Blog by Sumana Harihareswara, Changeset founder
HTTP Can Do That?! and Comedy
Hi, reader. I wrote this in 2015 and it's now more than five years old. So it may be very out of date; the world, and I, have changed a lot since I wrote it! I'm keeping this up for historical archive purposes, but the me of today may 100% disagree with what I said then. I rarely edit posts after publishing them, but if I do, I usually leave a note in italics to mark the edit and the reason. If this post is particularly offensive or breaches someone's privacy, please contact me.
On Wednesday of next week (June 24th) I'm presenting "HTTP Can Do That?!" at Open Source Bridge in Portland, Oregon.
I have explored weird corners of HTTP -- malformed requests that try to trick a site admin into clicking spam links in 404 logs, an API that responds to POST but not GET, and more. In this talk I'll walk you through those (using Python, netcat, and other tools you might have lying around the house).
I practiced this talk Tuesday night at the Recurse Center and it went well; people learned a lot about headers, verbs, status codes, and odd HTTP loopholes, and gave me constructive criticism so next week's version will be clearer.
I have also suggested a Birds of a Feather evening session called "Nothing Is Totally Incomprehensible If We Try Together" but don't yet know whether or when it will happen.

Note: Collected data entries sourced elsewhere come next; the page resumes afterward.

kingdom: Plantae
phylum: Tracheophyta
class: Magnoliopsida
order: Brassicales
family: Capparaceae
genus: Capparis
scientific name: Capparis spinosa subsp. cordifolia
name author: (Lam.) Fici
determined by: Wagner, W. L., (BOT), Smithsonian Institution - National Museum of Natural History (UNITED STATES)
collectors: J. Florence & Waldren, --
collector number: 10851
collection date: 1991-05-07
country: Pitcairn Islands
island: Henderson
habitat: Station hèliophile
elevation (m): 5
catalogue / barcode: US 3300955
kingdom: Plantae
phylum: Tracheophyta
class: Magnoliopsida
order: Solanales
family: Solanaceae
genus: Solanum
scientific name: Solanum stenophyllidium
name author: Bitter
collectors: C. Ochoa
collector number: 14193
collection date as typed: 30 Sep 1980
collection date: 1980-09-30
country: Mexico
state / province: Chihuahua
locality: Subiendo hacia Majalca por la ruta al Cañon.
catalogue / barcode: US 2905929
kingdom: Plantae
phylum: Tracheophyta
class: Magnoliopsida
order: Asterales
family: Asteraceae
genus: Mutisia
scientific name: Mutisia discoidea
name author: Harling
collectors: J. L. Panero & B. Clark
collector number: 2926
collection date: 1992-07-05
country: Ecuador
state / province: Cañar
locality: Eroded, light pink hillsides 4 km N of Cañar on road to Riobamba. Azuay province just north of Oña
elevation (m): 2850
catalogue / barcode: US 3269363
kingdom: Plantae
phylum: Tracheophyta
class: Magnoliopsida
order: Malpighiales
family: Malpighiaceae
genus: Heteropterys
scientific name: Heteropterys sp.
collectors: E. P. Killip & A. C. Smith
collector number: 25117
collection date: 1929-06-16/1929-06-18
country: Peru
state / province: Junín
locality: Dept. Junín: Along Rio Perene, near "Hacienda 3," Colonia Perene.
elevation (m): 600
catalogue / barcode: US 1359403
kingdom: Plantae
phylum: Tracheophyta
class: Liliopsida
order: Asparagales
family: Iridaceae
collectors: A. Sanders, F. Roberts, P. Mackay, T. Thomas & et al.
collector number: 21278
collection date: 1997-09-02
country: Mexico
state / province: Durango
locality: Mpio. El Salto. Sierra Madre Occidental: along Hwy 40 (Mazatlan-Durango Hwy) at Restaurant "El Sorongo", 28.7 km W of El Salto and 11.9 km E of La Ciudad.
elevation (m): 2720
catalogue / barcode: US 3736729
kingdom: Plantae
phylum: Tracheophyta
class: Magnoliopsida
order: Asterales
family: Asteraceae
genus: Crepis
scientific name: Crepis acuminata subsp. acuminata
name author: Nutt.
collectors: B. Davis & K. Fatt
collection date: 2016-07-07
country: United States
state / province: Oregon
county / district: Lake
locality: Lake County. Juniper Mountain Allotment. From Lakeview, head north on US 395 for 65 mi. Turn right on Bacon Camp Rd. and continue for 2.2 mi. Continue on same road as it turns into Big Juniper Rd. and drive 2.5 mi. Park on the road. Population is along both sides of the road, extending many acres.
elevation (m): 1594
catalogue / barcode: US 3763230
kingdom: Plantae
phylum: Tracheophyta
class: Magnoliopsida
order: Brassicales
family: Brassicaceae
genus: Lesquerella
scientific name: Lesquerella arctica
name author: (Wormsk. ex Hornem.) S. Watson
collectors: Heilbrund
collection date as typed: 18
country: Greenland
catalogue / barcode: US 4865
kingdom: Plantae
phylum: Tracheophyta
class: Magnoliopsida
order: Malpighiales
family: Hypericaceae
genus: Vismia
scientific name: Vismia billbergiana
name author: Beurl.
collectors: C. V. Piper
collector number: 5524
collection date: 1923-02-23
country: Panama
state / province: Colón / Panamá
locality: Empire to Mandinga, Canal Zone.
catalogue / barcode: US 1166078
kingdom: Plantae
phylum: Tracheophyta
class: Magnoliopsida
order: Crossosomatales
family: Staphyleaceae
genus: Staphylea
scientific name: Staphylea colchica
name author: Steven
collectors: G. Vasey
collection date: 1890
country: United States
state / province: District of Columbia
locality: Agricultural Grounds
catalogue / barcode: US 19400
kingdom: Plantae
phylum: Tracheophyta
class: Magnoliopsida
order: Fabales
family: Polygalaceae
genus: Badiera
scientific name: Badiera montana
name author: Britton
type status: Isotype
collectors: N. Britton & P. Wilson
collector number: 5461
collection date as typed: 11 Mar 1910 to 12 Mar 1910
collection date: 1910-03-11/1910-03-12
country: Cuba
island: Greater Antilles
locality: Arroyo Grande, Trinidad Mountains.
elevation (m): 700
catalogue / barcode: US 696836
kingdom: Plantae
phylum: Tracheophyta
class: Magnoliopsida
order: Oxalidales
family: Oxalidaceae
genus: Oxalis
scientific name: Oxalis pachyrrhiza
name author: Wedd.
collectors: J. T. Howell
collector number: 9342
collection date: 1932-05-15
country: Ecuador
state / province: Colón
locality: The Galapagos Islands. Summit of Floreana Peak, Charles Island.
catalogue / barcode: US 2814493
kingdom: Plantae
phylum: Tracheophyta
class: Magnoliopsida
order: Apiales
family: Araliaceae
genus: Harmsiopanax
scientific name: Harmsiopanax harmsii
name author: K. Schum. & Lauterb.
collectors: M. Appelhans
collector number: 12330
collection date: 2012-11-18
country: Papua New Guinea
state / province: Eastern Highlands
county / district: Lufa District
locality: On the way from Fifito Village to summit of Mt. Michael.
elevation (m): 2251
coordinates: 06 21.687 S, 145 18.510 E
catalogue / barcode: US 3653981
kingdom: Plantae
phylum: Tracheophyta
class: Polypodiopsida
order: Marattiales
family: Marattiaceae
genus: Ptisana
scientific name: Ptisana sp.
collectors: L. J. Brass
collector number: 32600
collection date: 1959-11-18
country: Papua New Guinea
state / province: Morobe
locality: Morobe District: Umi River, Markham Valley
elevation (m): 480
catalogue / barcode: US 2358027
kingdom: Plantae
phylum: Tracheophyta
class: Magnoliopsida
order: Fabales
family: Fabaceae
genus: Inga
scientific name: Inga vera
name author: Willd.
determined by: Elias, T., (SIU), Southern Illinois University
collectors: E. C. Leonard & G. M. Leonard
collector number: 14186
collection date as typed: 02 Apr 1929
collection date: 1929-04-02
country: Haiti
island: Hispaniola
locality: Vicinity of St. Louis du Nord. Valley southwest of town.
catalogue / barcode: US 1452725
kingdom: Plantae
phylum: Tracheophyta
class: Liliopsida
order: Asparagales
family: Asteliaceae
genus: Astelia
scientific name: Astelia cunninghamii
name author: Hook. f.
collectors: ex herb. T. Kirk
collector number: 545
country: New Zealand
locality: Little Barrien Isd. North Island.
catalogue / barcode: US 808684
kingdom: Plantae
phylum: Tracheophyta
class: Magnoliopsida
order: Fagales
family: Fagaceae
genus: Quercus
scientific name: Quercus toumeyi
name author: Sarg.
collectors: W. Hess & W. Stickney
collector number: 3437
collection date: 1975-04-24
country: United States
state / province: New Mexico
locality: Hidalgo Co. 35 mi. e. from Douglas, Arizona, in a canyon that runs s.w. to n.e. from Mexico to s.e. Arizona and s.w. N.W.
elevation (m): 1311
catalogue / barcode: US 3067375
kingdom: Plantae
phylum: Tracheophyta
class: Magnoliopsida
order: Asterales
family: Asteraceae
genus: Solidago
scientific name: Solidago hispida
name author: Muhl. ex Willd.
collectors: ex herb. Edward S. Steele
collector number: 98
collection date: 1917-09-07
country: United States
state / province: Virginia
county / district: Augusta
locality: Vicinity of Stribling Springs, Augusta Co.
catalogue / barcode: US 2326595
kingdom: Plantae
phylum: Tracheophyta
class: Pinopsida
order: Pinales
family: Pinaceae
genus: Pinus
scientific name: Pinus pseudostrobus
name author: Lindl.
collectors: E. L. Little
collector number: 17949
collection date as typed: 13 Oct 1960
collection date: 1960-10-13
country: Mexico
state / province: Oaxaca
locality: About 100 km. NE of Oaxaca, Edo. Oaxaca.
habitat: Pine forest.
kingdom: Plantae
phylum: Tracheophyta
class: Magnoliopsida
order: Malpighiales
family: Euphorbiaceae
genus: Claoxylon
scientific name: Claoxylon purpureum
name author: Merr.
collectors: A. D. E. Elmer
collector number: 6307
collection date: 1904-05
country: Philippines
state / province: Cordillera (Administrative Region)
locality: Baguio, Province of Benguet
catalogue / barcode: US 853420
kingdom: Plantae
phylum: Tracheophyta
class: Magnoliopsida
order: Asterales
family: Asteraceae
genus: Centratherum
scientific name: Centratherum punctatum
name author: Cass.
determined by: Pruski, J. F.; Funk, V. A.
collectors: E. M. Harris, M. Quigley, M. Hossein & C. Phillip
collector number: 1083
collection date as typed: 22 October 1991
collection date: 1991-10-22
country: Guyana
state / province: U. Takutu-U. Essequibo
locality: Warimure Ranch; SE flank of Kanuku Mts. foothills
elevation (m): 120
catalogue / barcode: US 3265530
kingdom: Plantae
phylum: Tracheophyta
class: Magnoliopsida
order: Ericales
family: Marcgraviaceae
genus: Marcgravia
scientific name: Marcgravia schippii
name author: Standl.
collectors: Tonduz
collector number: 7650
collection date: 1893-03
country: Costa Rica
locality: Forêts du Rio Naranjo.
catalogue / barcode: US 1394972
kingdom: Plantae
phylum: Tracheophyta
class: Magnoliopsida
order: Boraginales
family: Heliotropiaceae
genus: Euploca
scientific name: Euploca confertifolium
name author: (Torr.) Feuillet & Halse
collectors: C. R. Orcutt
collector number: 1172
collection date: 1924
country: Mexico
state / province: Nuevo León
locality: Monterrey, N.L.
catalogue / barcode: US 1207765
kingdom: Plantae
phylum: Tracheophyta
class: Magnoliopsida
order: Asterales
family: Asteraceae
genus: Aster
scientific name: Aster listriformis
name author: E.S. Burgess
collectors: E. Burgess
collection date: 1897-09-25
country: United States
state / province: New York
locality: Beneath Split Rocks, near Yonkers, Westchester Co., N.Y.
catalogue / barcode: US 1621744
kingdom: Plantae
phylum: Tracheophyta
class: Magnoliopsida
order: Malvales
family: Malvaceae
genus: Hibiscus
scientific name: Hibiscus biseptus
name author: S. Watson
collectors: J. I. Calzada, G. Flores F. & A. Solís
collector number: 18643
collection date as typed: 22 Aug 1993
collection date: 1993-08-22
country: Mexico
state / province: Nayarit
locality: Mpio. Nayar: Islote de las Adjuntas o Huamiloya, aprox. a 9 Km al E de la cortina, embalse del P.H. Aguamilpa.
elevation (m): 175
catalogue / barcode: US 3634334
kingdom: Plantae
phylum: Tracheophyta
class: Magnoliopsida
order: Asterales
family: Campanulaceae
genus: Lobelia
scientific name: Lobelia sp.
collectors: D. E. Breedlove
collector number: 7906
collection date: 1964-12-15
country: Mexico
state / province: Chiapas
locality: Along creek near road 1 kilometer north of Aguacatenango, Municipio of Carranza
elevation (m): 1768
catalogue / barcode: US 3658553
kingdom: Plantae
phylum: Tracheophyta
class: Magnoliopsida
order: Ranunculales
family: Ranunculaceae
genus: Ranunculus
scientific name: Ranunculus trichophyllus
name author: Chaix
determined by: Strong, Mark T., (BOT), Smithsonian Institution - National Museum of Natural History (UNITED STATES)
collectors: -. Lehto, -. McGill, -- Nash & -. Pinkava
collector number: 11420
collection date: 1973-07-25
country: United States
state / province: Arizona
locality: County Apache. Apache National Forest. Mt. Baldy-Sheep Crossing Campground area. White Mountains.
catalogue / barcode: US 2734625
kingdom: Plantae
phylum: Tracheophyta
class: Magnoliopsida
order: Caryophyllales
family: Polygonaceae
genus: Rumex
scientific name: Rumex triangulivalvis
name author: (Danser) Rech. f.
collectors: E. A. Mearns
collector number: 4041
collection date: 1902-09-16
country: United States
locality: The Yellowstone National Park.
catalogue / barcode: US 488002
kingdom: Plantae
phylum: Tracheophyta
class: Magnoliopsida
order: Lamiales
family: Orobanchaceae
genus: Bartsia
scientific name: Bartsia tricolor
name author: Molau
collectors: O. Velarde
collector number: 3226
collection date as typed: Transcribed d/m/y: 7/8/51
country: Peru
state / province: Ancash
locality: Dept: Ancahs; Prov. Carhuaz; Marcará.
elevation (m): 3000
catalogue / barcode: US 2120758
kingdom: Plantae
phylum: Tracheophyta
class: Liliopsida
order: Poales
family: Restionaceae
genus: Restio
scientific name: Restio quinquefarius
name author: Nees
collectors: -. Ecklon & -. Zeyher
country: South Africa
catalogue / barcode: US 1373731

Then, at AlterConf Portland on Saturday, June 27th, I'll be performing some stand-up comedy for hippie nerds. I thought about trying to cram 100 punchlines into my 45-minute HTTP talk, but I don't think I'll be able to achieve that -- people need to understand something before they can understand a joke about it -- so it'll be nice to get 4 or 5 laughs per minute during the stand-up on Saturday.